I riscatti li pagano quasi tutti, ma solo Conte e compagnia possono trasformare anche una buona notizia in un'oscena baracconata. Con l'aiuto dei media, s'intende
La liberazione della volontaria italiana Silvia Romano – dopo 18 mesi di prigionia nelle mani dei tagliagole di Al-Shabaab – si sarebbe dovuta salutare con un semplice “ah, che bello!”, un gran sorriso e un sospiro di sollievo. Invece si è trasformata nell’ennesima dimostrazione di come l’Italia sia in mano a una classe dirigente popolata in larga misura da cialtroni, in politica come nei media.
Giornali e tivù si sono subito affrettati a disquisire sui motivi della sua conversione all’Islam, sollevati dall’idea di poter cambiare per un attimo il camice da finto epidemiologo coi panni degli psicologi e degli esperti d’Islam, come sempre da bar (brandendo casomai la “sindrome di Stoccolma”, un classico). D’altronde, l’occasione era troppo allettante: il voyeurismo nei confronti d’una ragazza partita in pantaloncini e tornata col velo “prende clic”, e pazienza se mancano tutti gli elementi per una riflessione più seria. Certo, non sarebbe stato lo stesso se a tornare convertito fosse stato un maschietto: è già successo un paio di volte che degli ostaggi uomini rientrassero musulmani, perfino radicalizzati, e nessuno ne ha mai parlato più di tanto. Però è ovvio che far la lezioncina alla ‘ragazzina’, rimestar nel torbido accostando foto vecchie e nuove nei boxini web, scatena fregole ben note.
Ma nel caso di Romano a peggiorare la cosa, e di svariati ordini di grandezza, è stato il comportamento inqualificabile del governo italiano. Che ha deciso di spettacolarizzare la liberazione trasformandola nel solito video della prima comunione, con tanto di fotografi schierati, discorsetti strappalacrime, tricche-tracche e castagnole: casomai l’emergenza coronavirus vi avesse fatto credere a un Giuseppe Conte statista, bentornati sul pianeta Terra. L’avvocatino del popolo non si è neanche degnato di negare fermamente le voci sul pagamento di un ingente riscatto, come vorrebbe l’etichetta.

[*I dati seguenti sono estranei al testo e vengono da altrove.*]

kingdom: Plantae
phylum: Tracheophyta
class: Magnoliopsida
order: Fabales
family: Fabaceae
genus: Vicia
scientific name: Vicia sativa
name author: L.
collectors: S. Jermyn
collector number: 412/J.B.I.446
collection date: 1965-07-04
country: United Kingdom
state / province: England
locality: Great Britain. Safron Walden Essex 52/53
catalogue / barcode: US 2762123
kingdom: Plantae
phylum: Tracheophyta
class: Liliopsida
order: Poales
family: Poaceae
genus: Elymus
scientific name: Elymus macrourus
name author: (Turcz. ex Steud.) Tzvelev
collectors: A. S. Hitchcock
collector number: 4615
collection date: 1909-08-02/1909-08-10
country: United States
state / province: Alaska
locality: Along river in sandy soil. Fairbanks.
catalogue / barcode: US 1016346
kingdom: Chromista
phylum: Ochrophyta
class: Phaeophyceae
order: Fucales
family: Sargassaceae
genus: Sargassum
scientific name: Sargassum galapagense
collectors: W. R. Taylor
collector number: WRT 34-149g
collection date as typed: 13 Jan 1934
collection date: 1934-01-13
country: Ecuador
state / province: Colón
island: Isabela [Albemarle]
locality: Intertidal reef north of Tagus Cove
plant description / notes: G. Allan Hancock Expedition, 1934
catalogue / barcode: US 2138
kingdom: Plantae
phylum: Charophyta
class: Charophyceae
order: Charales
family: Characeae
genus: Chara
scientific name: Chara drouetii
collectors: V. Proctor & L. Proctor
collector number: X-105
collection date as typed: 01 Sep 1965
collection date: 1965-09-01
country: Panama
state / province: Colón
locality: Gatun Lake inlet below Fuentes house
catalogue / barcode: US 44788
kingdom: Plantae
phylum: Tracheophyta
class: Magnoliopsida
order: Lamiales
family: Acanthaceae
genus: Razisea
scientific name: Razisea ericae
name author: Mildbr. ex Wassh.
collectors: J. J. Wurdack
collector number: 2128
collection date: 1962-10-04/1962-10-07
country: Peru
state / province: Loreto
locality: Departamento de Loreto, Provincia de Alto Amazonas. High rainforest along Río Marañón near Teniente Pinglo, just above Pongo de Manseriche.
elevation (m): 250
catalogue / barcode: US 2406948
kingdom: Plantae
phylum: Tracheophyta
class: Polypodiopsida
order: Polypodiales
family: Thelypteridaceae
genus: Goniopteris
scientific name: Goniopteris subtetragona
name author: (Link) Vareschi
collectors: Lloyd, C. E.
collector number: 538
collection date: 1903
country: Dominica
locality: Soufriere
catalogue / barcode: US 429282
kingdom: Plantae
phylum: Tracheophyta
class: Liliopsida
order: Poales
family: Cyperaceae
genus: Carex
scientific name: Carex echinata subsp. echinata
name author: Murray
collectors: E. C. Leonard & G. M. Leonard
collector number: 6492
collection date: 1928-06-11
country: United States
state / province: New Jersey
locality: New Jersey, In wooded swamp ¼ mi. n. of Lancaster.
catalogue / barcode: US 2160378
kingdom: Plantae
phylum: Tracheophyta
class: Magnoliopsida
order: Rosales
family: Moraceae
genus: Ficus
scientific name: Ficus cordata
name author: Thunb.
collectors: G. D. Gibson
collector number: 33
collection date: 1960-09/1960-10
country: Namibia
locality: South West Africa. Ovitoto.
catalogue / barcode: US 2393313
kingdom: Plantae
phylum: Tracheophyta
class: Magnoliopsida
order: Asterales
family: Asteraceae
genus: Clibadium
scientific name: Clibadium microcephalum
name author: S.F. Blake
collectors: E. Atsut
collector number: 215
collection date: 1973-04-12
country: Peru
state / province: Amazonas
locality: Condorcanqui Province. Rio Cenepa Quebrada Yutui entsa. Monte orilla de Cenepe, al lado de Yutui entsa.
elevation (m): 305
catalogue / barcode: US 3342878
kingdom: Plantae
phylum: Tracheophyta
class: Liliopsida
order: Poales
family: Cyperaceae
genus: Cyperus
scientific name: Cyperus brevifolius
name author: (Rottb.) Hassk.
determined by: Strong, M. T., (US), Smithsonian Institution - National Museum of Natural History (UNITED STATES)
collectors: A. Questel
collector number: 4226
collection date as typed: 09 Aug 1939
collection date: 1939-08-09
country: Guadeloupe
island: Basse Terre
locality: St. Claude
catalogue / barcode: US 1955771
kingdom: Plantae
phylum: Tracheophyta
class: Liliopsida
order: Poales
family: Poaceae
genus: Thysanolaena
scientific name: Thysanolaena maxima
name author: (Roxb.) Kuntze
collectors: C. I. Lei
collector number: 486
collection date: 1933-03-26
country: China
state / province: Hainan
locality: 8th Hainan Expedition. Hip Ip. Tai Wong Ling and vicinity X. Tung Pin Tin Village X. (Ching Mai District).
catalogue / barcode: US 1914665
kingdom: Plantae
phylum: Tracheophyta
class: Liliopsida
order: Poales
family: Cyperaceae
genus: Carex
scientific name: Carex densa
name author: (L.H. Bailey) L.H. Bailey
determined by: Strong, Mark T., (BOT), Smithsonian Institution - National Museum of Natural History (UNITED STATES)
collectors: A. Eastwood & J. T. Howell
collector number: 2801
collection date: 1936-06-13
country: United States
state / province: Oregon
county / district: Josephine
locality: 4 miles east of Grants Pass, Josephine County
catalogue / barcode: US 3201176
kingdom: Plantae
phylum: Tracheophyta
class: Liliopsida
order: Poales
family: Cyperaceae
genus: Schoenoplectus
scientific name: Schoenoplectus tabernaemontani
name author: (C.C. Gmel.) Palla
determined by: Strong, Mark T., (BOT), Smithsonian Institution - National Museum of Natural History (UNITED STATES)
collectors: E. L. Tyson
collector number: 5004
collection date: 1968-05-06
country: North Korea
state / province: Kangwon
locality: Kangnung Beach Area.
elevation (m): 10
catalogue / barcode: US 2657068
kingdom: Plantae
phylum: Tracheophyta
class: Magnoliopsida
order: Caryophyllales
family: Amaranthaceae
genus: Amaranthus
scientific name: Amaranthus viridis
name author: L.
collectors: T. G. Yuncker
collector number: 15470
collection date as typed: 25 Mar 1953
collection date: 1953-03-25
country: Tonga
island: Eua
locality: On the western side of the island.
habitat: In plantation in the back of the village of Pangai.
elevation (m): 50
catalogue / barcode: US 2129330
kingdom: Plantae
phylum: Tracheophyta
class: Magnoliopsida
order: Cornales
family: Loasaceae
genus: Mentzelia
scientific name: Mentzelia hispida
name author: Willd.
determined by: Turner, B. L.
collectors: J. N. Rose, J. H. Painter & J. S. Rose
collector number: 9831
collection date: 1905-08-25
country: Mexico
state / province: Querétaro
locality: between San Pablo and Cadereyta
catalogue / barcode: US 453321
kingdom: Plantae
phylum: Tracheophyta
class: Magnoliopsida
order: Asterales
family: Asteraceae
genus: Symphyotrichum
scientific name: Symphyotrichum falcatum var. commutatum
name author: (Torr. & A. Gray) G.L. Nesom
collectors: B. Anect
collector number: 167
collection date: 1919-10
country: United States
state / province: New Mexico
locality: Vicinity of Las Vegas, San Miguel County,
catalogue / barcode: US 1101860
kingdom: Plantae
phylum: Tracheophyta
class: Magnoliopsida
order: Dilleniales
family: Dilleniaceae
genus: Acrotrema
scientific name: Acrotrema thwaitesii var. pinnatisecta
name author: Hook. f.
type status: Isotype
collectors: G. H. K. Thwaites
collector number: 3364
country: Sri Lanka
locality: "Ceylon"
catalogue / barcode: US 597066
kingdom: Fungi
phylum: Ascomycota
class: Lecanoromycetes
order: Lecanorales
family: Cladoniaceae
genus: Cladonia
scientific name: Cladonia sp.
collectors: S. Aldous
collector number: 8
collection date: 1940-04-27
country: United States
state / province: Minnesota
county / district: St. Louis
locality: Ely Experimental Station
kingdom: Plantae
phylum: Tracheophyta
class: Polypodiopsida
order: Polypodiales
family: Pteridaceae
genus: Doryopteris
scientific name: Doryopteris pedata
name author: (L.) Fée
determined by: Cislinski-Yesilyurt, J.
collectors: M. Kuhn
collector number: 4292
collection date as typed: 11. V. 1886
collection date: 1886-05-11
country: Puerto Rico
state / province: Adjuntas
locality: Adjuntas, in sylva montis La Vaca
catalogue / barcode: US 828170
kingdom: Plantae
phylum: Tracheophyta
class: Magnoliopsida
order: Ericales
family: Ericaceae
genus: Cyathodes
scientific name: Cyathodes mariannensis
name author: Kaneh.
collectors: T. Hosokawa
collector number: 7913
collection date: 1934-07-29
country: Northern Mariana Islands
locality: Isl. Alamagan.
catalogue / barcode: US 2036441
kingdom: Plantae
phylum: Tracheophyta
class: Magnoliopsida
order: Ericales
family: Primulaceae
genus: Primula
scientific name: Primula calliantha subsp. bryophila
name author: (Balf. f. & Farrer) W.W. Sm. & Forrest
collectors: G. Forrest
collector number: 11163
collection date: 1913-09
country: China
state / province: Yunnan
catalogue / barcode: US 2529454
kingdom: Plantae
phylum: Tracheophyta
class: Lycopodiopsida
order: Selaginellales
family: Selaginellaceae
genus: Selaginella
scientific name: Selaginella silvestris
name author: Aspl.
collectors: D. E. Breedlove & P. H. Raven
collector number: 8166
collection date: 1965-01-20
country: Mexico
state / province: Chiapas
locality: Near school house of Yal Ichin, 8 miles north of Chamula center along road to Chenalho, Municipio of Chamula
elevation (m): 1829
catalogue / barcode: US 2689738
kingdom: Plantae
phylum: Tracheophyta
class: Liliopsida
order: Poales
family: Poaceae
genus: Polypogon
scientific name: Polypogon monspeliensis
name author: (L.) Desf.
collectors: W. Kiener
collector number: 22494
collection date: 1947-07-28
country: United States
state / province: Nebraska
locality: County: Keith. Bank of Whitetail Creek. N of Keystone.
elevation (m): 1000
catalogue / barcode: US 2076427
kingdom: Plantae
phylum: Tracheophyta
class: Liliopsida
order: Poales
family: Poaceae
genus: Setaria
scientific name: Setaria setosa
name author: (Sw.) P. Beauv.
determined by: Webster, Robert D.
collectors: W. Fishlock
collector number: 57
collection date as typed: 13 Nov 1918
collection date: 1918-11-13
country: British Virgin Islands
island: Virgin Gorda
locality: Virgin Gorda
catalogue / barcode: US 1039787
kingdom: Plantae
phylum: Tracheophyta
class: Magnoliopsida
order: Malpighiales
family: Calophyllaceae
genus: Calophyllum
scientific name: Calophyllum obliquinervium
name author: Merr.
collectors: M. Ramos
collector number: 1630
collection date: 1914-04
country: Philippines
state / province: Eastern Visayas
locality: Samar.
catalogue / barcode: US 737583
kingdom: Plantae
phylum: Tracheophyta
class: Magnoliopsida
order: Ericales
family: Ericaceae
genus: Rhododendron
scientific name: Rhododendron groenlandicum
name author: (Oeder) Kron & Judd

Così facendo ha regalato il pallone a quelli che “i nostri muoiono di fame e dobbiamo anche mantenere jihadisti, vergogna!” (che poi fateci caso: sono gli stessi che a ogni barcone di migranti berciano “aiutiamoli a casa loro”, proprio quello che cercava di fare Romano). E naturalmente ha ridato fiato a chi fa paragoni strampalati tra lo Stato che non tratta coi sequestratori di Aldo Moro, o con l’Anonima sarda, e quello stesso Stato che invece si siede al tavolo con Al-Shabaab. Come se la politica estera – condotta in una giungla hobbesiana dove comanda la forza e nessuno è sovrano se non di se stesso – avesse le stesse regole di quella interna. A scanso di equivoci: i riscatti internazionali li pagano tutti, non solo l’Italia, con l’eccezione comunque controversa e non sempre coerente di Usa, Israele e pochi altri. Poi però normalmente si riporta la gente in patria senza operette, si smentisce e si passa ad altro.
Proprio come si sarebbe dovuto fare anche stavolta. Per rispettare e proteggere servizi segreti tra i più abili al mondo, sapendo che per definizione meno se ne parla e meglio lavorano (non per portar rogna, ma vi siete mai chiesti perché a Roma non è mai successo un Bataclan? Un aiutino: la risposta non è “Luigi Di Maio”). Ma soprattutto perché adesso, liberata dai suoi sequestratori, Romano è finita ostaggio di insulti e minacce, un assedio di rancore troppo strutturato per pensare che sia solo “indiniazzione” popolare, e non ci siano dietro i soliti referenti politici. Peraltro, di questa monumentale pagliacciata gode anche il fronte jihadista: non c’era modo migliore per far sapere anche all’ultimo pastore di montoni col kalashnikov che se ti porti via un italiano, Roma paga (e ci mancherebbe altro). Insomma: un altro ottimo lavoro del governo del cambiamento, e del suo codazzo di megafoni e imbrattacarte. Bravi davvero.